● What to do
Rewrite the lines of the rows below as a Markdown table with two columns, No. and Entry, numbering each line and skipping blank lines. Leave out the pictures.

+++

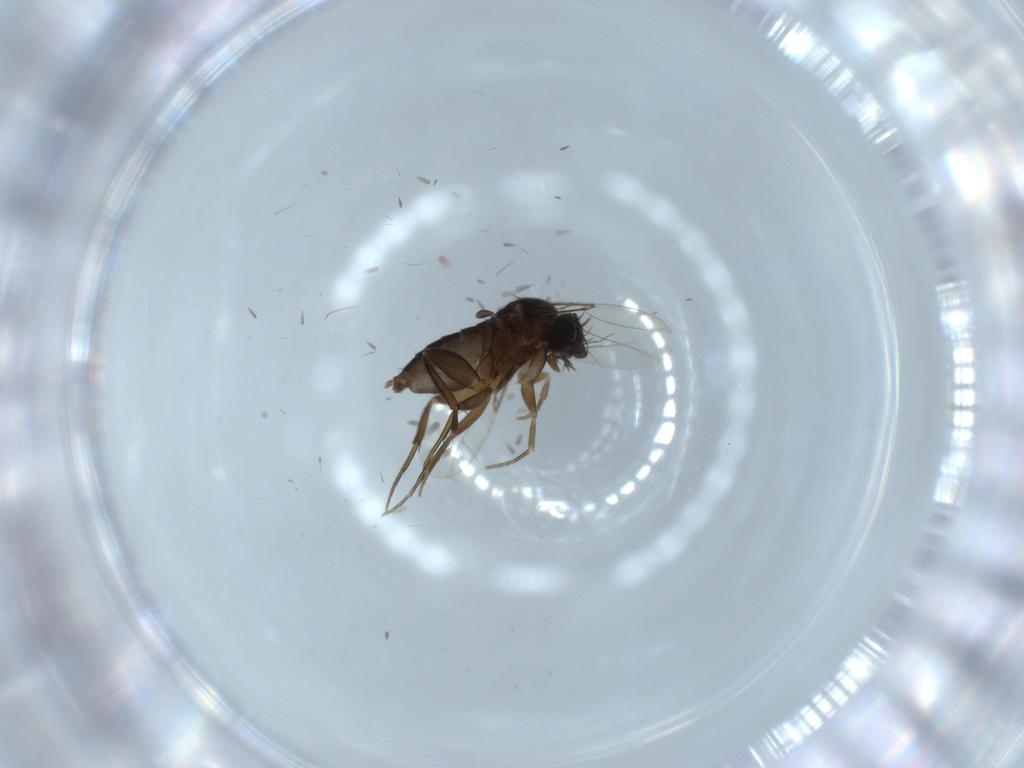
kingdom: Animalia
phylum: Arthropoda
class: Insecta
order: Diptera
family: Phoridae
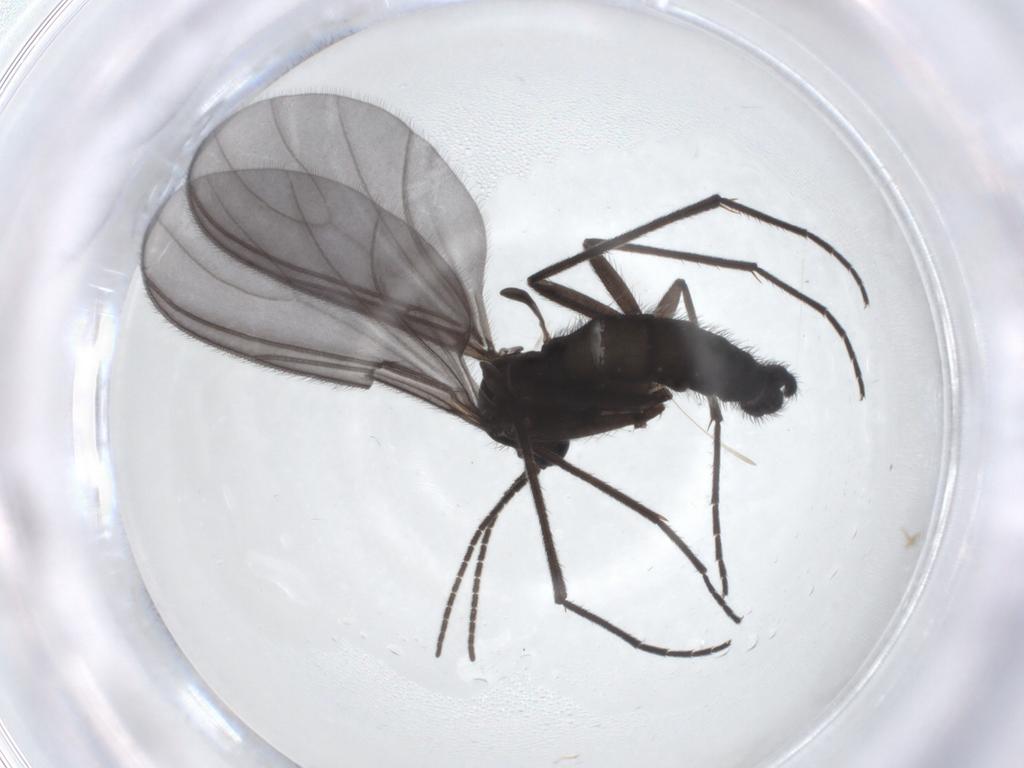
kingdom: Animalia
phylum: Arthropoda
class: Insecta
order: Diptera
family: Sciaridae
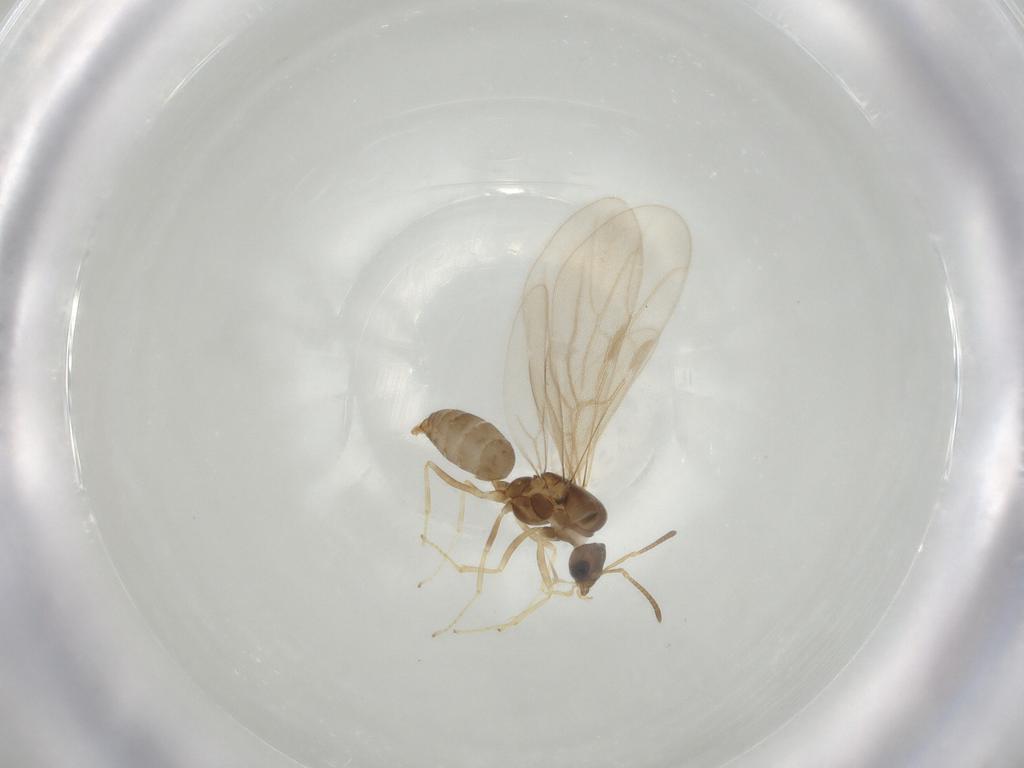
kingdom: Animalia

+++

● Correct response
| No. | Entry |
|---|---|
| 1 | kingdom: Animalia |
| 2 | phylum: Arthropoda |
| 3 | class: Insecta |
| 4 | order: Diptera |
| 5 | family: Phoridae |
| 6 | kingdom: Animalia |
| 7 | phylum: Arthropoda |
| 8 | class: Insecta |
| 9 | order: Diptera |
| 10 | family: Sciaridae |
| 11 | kingdom: Animalia |